**EXERCISE OBJECTIVE:**
Write the material out again in full, exactly.

**DATA SUPPLIED:**

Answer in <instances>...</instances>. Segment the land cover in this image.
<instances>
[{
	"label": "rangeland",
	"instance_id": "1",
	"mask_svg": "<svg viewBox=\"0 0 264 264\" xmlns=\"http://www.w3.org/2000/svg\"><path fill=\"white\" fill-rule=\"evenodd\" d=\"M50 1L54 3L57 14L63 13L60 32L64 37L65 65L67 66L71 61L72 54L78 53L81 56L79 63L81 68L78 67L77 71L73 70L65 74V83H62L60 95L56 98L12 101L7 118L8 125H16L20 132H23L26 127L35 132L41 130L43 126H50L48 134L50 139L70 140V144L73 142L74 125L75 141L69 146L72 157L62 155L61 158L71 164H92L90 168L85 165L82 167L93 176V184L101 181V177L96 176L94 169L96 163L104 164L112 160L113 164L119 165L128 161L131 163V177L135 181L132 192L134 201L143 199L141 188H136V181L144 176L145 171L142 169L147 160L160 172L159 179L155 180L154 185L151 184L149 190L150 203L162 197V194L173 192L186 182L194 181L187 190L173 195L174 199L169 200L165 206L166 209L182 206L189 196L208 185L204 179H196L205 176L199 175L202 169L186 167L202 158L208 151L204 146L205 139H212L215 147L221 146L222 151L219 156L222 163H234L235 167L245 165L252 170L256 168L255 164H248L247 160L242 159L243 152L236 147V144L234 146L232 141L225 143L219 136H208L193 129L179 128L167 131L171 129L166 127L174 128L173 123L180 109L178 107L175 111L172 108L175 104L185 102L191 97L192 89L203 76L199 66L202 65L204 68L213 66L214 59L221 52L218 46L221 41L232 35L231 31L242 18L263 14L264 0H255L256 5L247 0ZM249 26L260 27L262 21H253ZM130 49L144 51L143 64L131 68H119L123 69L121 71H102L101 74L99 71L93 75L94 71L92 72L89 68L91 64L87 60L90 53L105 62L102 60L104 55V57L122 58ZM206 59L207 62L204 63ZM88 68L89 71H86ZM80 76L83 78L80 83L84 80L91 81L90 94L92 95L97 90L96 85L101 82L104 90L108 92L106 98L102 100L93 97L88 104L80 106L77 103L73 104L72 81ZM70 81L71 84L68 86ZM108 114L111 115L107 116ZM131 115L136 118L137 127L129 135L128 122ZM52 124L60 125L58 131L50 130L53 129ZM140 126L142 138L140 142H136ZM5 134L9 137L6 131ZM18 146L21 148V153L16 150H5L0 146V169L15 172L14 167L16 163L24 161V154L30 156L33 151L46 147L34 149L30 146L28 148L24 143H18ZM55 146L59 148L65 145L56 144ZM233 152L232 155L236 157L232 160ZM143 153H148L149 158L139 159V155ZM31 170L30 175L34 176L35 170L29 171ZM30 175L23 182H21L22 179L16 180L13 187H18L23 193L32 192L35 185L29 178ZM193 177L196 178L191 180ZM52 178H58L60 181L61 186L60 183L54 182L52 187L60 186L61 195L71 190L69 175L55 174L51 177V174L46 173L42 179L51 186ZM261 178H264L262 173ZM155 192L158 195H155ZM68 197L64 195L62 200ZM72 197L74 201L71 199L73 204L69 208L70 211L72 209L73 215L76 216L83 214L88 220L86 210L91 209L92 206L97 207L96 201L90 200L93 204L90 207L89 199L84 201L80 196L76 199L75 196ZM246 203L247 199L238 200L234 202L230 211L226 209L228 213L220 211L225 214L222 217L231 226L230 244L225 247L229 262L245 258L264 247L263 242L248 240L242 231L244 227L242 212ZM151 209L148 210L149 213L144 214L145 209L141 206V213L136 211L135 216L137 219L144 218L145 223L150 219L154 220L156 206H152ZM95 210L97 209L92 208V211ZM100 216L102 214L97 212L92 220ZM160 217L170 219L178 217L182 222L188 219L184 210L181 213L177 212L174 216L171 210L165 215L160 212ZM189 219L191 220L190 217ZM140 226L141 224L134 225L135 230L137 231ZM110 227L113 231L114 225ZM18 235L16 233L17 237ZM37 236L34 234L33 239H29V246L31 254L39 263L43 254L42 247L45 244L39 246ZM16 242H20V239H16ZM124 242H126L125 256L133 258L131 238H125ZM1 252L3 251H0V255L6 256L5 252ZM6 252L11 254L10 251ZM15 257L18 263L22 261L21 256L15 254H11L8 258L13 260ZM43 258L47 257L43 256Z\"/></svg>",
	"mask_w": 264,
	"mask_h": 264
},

**FINAL ANSWER:**
Answer in <instances>...</instances>. Segment the land cover in this image.
<instances>
[{
	"label": "rangeland",
	"instance_id": "1",
	"mask_svg": "<svg viewBox=\"0 0 264 264\" xmlns=\"http://www.w3.org/2000/svg\"><path fill=\"white\" fill-rule=\"evenodd\" d=\"M50 1L54 3L57 14L63 13L60 32L64 37L65 65L67 66L71 61L72 54L78 53L81 56L79 63L81 68L78 67L77 71L73 70L65 74V83H62L60 95L56 98L12 101L7 118L8 125H16L20 132H23L26 127L35 132L41 130L43 126H50L48 134L50 139L70 140V144L73 142L74 125L75 141L69 146L72 157L62 155L61 158L71 164H92L90 168L85 165L82 167L93 176V184L101 181V177L96 176L94 169L96 163L104 164L112 160L113 164L119 165L128 161L131 163V177L135 181L132 192L134 201L143 199L141 188H136V181L144 176L145 171L142 169L147 160L160 172L159 179L155 180L154 185L151 184L149 190L150 203L162 197V194L173 192L186 182L194 181L187 190L173 195L174 199L169 200L165 206L166 209L182 206L189 196L208 185L204 179H196L205 176L199 175L202 169L186 167L202 158L208 151L204 146L205 139H212L215 147L221 146L222 151L219 156L222 163H234L235 167L245 165L252 170L256 168L255 164H248L247 160L242 159L243 152L236 147V144L234 146L232 141L225 143L219 136H208L193 129L179 128L167 131L171 129L166 127L174 128L173 123L180 109L178 107L175 111L172 108L175 104L185 102L191 97L192 89L203 76L199 66L202 65L204 68L213 66L214 59L221 52L218 46L221 41L232 35L231 31L242 18L263 14L264 0H255L256 5L247 0ZM249 26L260 27L262 21H253ZM130 49L144 51L143 64L131 68H119L123 69L121 71H102L101 74L99 71L93 75L94 71L92 72L89 68L91 64L87 60L90 53L105 62L102 60L104 55V57L122 58ZM206 59L207 62L204 63ZM88 68L89 71H86ZM80 76L83 78L80 83L84 80L91 81L90 94L92 95L97 90L96 85L101 82L104 90L108 92L106 98L102 100L93 97L88 104L80 106L77 103L73 104L72 81ZM70 81L71 84L68 86ZM108 114L111 115L107 116ZM131 115L136 118L137 127L129 135L128 122ZM52 124L60 125L58 131L50 130L53 129ZM140 126L142 138L140 142H136ZM5 134L9 137L6 131ZM18 146L21 148V153L16 150H5L0 146V169L15 172L14 167L16 163L24 161V154L30 156L33 151L46 147L34 149L30 146L28 148L24 143H18ZM55 146L59 148L65 145L56 144ZM233 152L232 155L236 157L232 160ZM143 153H148L149 158L139 159V155ZM31 170L30 175L34 176L35 170L29 171ZM30 175L23 182H21L22 179L16 180L13 187H18L23 193L32 192L35 185L29 178ZM193 177L196 178L191 180ZM52 178H58L60 181L61 186L60 183L54 182L52 187L60 186L61 195L71 190L69 175L55 174L51 177V174L46 173L42 179L51 186ZM261 178H264L262 173ZM155 192L158 195H155ZM68 197L64 195L62 200ZM72 197L74 201L71 199L73 204L69 208L70 211L72 209L73 215L76 216L83 214L88 220L86 210L91 209L92 206L97 207L96 201L90 200L93 204L90 207L89 199L84 201L80 196L76 199L75 196ZM246 203L247 199L238 200L234 202L230 211L226 209L228 213L220 211L225 214L222 217L231 226L230 244L225 247L229 262L245 258L264 247L263 242L248 240L242 231L244 227L242 212ZM151 209L148 210L149 213L144 214L145 209L141 206V213L136 211L135 216L137 219L144 218L145 223L150 219L154 220L156 206H152ZM95 210L97 209L92 208V211ZM100 216L102 214L97 212L92 220ZM160 217L170 219L178 217L182 222L188 219L184 210L181 213L177 212L174 216L171 210L165 215L160 212ZM189 219L191 220L190 217ZM140 226L141 224L134 225L135 230L137 231ZM110 227L113 231L114 225ZM18 235L16 233L17 237ZM37 236L34 234L33 239H29V246L31 254L39 263L43 254L42 247L45 244L39 246ZM16 242H20V239H16ZM124 242H126L125 256L133 258L131 238H125ZM1 252L3 251H0V255L6 256L5 252ZM6 252L11 254L10 251ZM15 257L18 263L22 261L21 256L15 254H11L8 258L13 260ZM43 258L47 257L43 256Z\"/></svg>",
	"mask_w": 264,
	"mask_h": 264
},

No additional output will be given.